By Jeff Mason and Douglas Hamilton
Friday, August 20, 2010; A02
VINEYARD HAVEN, MASS. -- Israelis and Palestinians will be invited Friday to begin direct peace talks in two weeks in Washington, a diplomatic source said Thursday night.
Both sides were expected to attend the talks, which would begin Sept. 2, the source said, speaking on condition of anonymity.
Envoys from the so-called Quartet of powers -- the United States, the European Union, Russia and the United Nations -- agreed to the details Thursday, the source said, adding that President Obama would be present at the talks.
The White House declined to comment Thursday.
Secretary of State Hillary Rodham Clinton spoke Thursday by telephone with the Quartet representative, former British prime minister Tony Blair, as well as Jordanian Foreign Minister Nasser Judeh. She also spoke to Egyptian President Hosni Mubarak, spokesman P.J. Crowley noted.

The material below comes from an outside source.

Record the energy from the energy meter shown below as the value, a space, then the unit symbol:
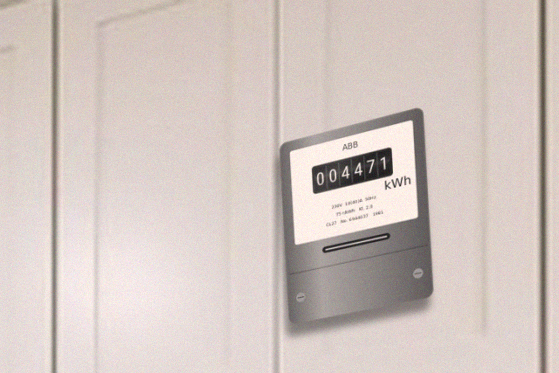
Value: 4471 kWh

The Middle East peace process resumed in May, after a hiatus of 19 months, but it stalled again over the terms of moving from indirect talks, mediated by U.S. envoy George Mitchell, to direct negotiations.
Israel insists it is ready for direct talks, provided there are no preconditions. The Palestinians are ready provided there is a clear agenda. Israel says an agenda means preconditions.

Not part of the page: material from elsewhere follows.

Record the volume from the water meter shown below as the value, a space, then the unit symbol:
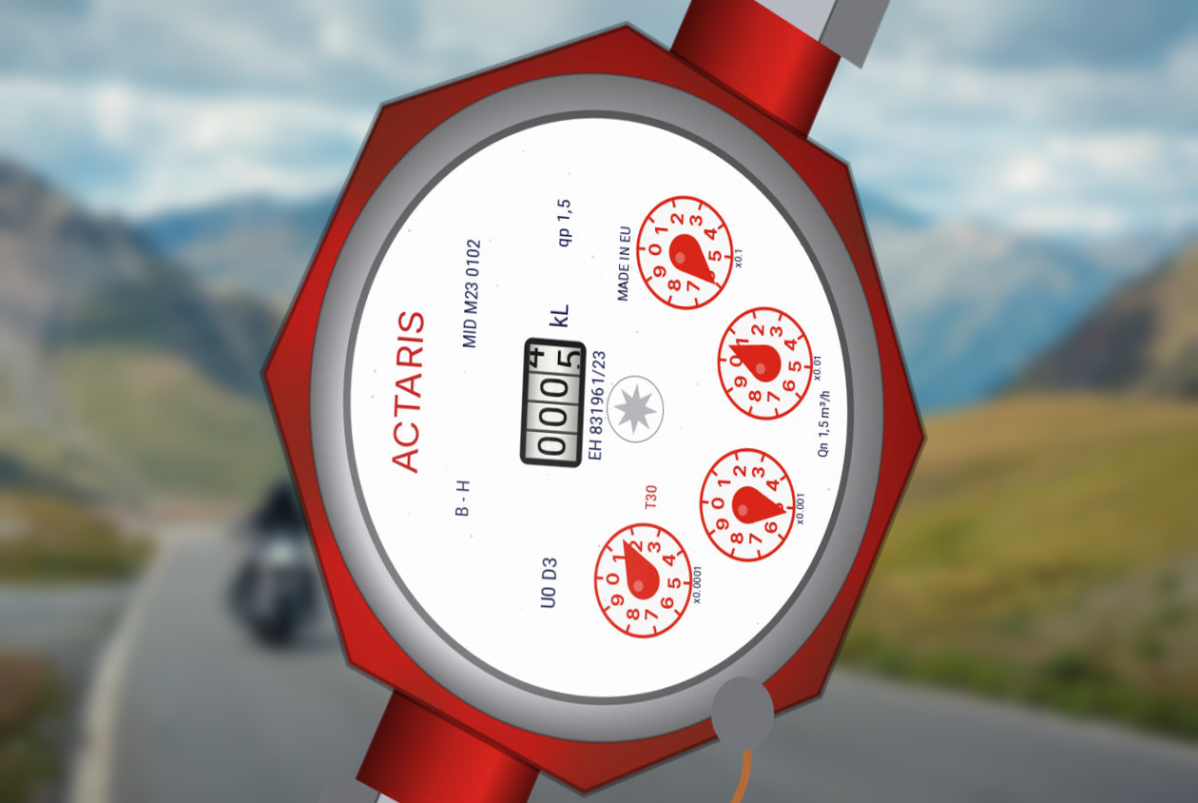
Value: 4.6051 kL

Resolving the snag over terms is crucial, diplomats say.
The Quartet has been discussing a draft statement saying that the direct talks are intended to conclude a treaty in one year -- a change from a June proposal that said peace talks would be expected to conclude in 24 months. The Palestinian Authority government intends to have established all the attributes of statehood by mid-2011.
Diplomats say the idea that a unilateral declaration of statehood could win support if talks do not start or if they collapse in the next 12 months is gaining interest.

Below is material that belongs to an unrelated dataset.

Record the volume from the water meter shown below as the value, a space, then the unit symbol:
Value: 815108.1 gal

Obama wants face-to-face talks started well before Sept. 26, when Israel's 10-month moratorium on Jewish settlement-building in the occupied West Bank is due to end. A full-scale return to settlement construction could sink the talks for good.
Quartet statements from Moscow, Trieste and New York this year called for a halt to settlement building.
The draft, however, does not explicitly repeat that demand, which would be rejected by right-wingers in Israeli Prime Minister Binyamin Netanyahu's center-right coalition.
It simply says that direct, bilateral negotiations that resolve all final status issues should "lead to a settlement, negotiated between the parties, that ends the occupation . . . and results in" a state at peace with Israel.
Success will require the sustained support of Arab states, it adds.
Netanyahu may benefit from a move to direct talks, countering the notion abroad that he is not a genuine peace-seeker.
If accepted by Netanyahu as the basis for talks, the Quartet invitation could give Palestinian President Mahmoud Abbas the backing he needs.
Few Palestinians or Israelis believe that direct talks would lead to a peace treaty soon, or that one would be quickly implemented if a pact were ever reached.
In Israel's coalition, attention is focused on the Sept. 26 settlement moratorium deadline, with a majority of Netanyahu's inner cabinet opposed to extending the settlement freeze but a minority seeking some compromise that Abbas could swallow. One idea is to allow building in big, established settlements that Israel expects to keep in a peace deal but not in those it would hand over in a land swap with the Palestinians.